Úlceras genitais pequenas, dolorosas, agrupadas em base eritematosa = Herpes Genital → Aciclovir.
O quadro clínico de úlceras genitais pequenas, dolorosas e agrupadas sobre uma base eritematosa é altamente sugestivo de infecção pelo vírus herpes simplex (HSV), ou herpes genital. O tratamento antiviral com aciclovir é a conduta de escolha para reduzir a duração e a gravidade dos sintomas.
O herpes genital é uma infecção sexualmente transmissível (IST) comum, causada principalmente pelo vírus herpes simplex tipo 2 (HSV-2) e, em menor grau, pelo HSV-1. Caracteriza-se por episódios recorrentes de lesões vesiculares e ulcerativas na região genital, sendo uma das principais causas de úlceras genitais dolorosas. É fundamental para residentes e estudantes de medicina reconhecer e manejar essa condição devido ao seu impacto na qualidade de vida e risco de transmissão. A fisiopatologia envolve a infecção das células epiteliais e nervosas, com o vírus estabelecendo latência nos gânglios sensoriais. As lesões típicas são vesículas agrupadas sobre uma base eritematosa que evoluem para úlceras rasas e dolorosas. O diagnóstico é primariamente clínico, baseado na morfologia e distribuição das lesões, podendo ser confirmado por cultura viral ou PCR. A dor intensa e o agrupamento das lesões são características marcantes que ajudam a diferenciá-lo de outras ISTs ulcerativas. O tratamento do herpes genital é feito com antivirais como aciclovir, valaciclovir ou fanciclovir, que não curam a infecção, mas reduzem a duração e a gravidade dos surtos, além de diminuir a frequência das recorrências e o risco de transmissão. Para o primeiro episódio, o tratamento é mais prolongado. Em casos de recorrências frequentes, a terapia supressiva diária pode ser indicada. Aconselhamento sobre prevenção e transmissão é parte integrante do manejo.
O primeiro episódio de herpes genital é geralmente mais grave, com múltiplas úlceras dolorosas, vesículas, pústulas e crostas na região genital ou perianal. Pode haver febre, mal-estar, mialgia e linfadenopatia inguinal dolorosa. As lesões são tipicamente pequenas, rasas e agrupadas em uma base eritematosa.
Para o primeiro episódio de herpes genital, o tratamento com aciclovir oral é geralmente de 400 mg, 3 vezes ao dia, por 7 a 10 dias, ou 200 mg, 5 vezes ao dia, pelo mesmo período. Para episódios recorrentes, a dose e duração são menores, geralmente 400 mg, 3 vezes ao dia, por 5 dias, ou terapia supressiva diária para casos frequentes.
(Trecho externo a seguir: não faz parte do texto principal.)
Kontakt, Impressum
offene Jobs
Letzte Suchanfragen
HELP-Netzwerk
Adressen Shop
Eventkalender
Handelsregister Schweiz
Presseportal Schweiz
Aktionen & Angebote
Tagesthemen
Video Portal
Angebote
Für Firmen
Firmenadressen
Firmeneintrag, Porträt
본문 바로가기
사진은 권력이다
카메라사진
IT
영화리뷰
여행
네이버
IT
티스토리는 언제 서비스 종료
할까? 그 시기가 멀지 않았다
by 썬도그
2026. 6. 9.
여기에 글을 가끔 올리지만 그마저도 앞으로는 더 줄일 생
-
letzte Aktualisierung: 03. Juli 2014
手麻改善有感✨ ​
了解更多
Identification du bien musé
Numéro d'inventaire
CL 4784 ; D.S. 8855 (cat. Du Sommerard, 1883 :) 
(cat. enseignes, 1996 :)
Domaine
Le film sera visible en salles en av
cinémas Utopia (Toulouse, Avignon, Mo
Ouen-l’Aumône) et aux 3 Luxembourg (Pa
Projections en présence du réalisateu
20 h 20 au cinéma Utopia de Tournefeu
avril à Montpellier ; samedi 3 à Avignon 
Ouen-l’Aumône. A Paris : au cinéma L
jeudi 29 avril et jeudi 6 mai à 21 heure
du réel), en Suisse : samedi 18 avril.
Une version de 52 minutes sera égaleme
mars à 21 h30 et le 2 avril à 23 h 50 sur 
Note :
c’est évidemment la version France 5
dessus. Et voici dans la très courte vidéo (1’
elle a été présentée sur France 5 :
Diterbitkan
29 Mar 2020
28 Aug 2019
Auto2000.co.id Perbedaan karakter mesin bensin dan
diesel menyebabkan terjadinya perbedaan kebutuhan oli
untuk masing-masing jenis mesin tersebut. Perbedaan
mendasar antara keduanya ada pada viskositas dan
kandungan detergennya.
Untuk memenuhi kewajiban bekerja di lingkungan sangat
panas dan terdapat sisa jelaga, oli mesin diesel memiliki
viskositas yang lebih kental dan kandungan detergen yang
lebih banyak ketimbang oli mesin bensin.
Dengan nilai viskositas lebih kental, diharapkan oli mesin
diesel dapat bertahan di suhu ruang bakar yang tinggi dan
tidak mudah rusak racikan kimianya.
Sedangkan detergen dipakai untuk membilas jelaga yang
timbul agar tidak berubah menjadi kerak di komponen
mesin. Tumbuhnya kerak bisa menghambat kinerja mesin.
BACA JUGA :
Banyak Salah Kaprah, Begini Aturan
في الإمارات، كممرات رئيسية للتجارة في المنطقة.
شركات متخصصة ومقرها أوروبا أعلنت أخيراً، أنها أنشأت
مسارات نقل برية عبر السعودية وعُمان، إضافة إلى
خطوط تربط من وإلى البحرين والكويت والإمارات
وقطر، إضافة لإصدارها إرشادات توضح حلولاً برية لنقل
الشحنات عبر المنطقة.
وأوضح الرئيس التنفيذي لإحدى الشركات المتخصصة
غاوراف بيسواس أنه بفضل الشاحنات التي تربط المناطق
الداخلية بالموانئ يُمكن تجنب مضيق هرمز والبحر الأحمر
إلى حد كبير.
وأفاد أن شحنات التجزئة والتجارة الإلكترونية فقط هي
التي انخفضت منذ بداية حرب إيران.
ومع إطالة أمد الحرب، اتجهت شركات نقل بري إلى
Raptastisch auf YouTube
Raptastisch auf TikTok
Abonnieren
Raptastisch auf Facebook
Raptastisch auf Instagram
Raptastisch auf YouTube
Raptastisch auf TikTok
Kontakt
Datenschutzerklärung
A diferenciação é crucial. O herpes genital causa úlceras pequenas, múltiplas, agrupadas, dolorosas e com base eritematosa. A sífilis (cancro duro) causa uma única úlcera indolor, de bordas elevadas e fundo limpo. O cancroide (Haemophilus ducreyi) causa úlceras dolorosas, com bordas irregulares e base purulenta, frequentemente associado a linfadenopatia supurativa.